BJ’s Restaurants Inc. (BJRI) reported second quarter earnings of 23 cents per share, which outdid the Zacks Consensus Estimate of 20 cents, and rose 44% from 16 cents posted in the prior-year quarter. The better-than-expected results were driven by comparable-store sales growth and higher traffic.

Revenues for the quarter under review soared 21% year-over-year to $130.5 million and also outperformed the Zacks Consensus Estimate of $127.0 million. The upside in revenues was helped by 13% more operating weeks as compared to the year ago quarter. Comparable-restaurant sales for the quarter grew substantially by 5.3%, on a drop of 1.3% witnessed in the prior-year quarter.

BJ’s sustained its growth momentum in the top-line in second-quarter 2010 on the heels of operating efficiencies and innovative offerings, which have helped the casual dining restaurant operator to drive traffic. 

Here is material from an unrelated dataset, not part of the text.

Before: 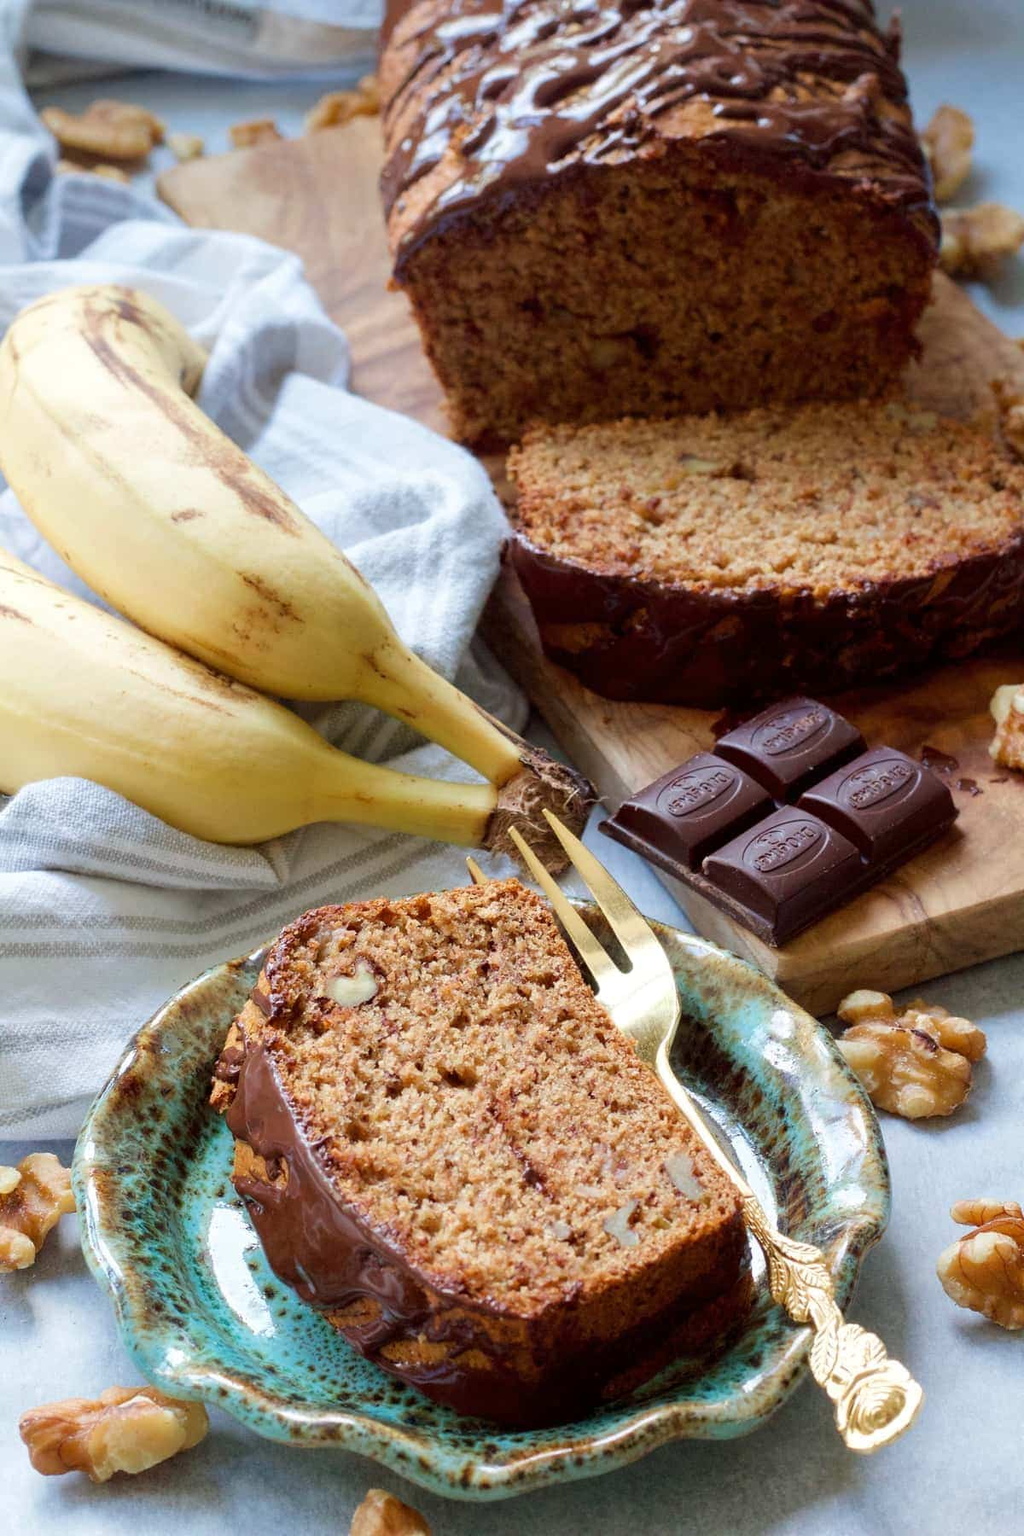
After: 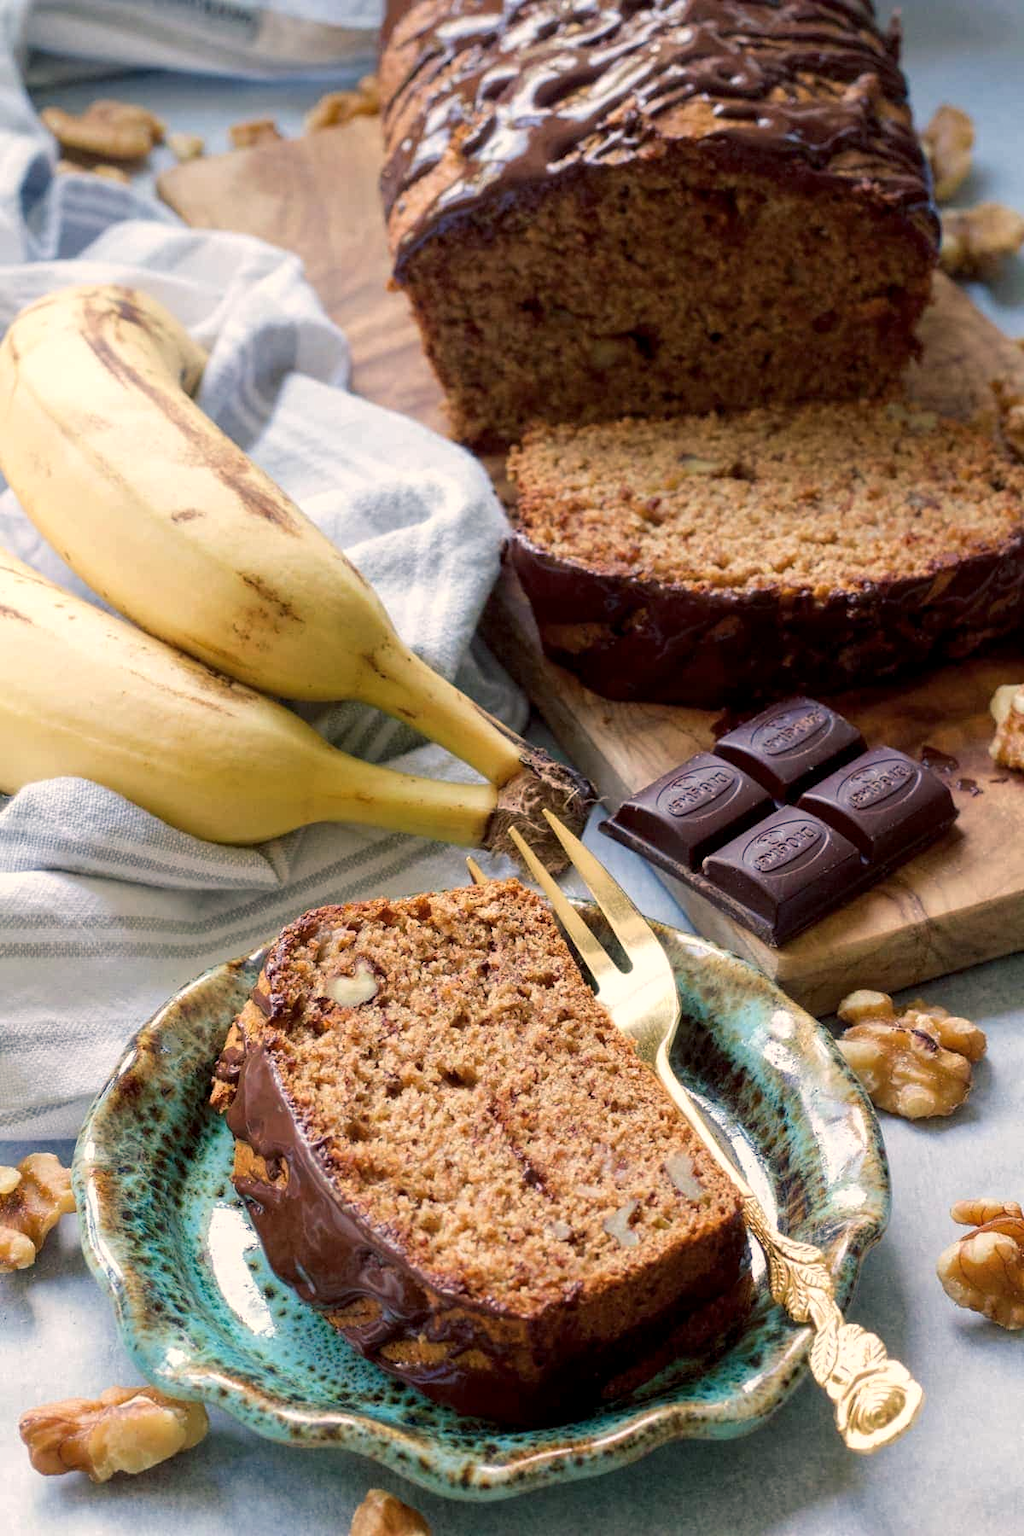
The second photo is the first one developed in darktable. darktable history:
local contrast: highlights 100%, shadows 100%, detail 120%, midtone range 0.2
color balance rgb: shadows lift › chroma 5.41%, shadows lift › hue 240°, highlights gain › chroma 3.74%, highlights gain › hue 60°, saturation formula JzAzBz (2021)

Operating margin climbed 70 basis points from the year-ago quarter to 6.5%, reflecting a 10 basis point drop in both labor and benefits costs and occupancy and operating costs, 20 basis points’ fall in general and administrative expenses and a 60-basis point dip in cost of sales.

Financial Position 


BJ’s ended the quarter with cash and cash equivalents of $32.7 million, and shareholders equity of $269.3 million. As of June 29, 2010, BJ’s long term debt liability was nil.

Outlook 


In response to a sluggish economy, the company has slowed its unit growth. In fiscal year 2009, 10 BJ’s Restaurants were opened compared to 15 in 2008. In fiscal year 2010, management plans to open 10 restaurants. In the first half of 2010, BJ’s has opened 4 restaurants and plans to open 4 and 2 new restaurants in the third quarter and fourth quarter, respectively.

We believe that the company is well-positioned to sustain its growth momentum while generating improved earnings.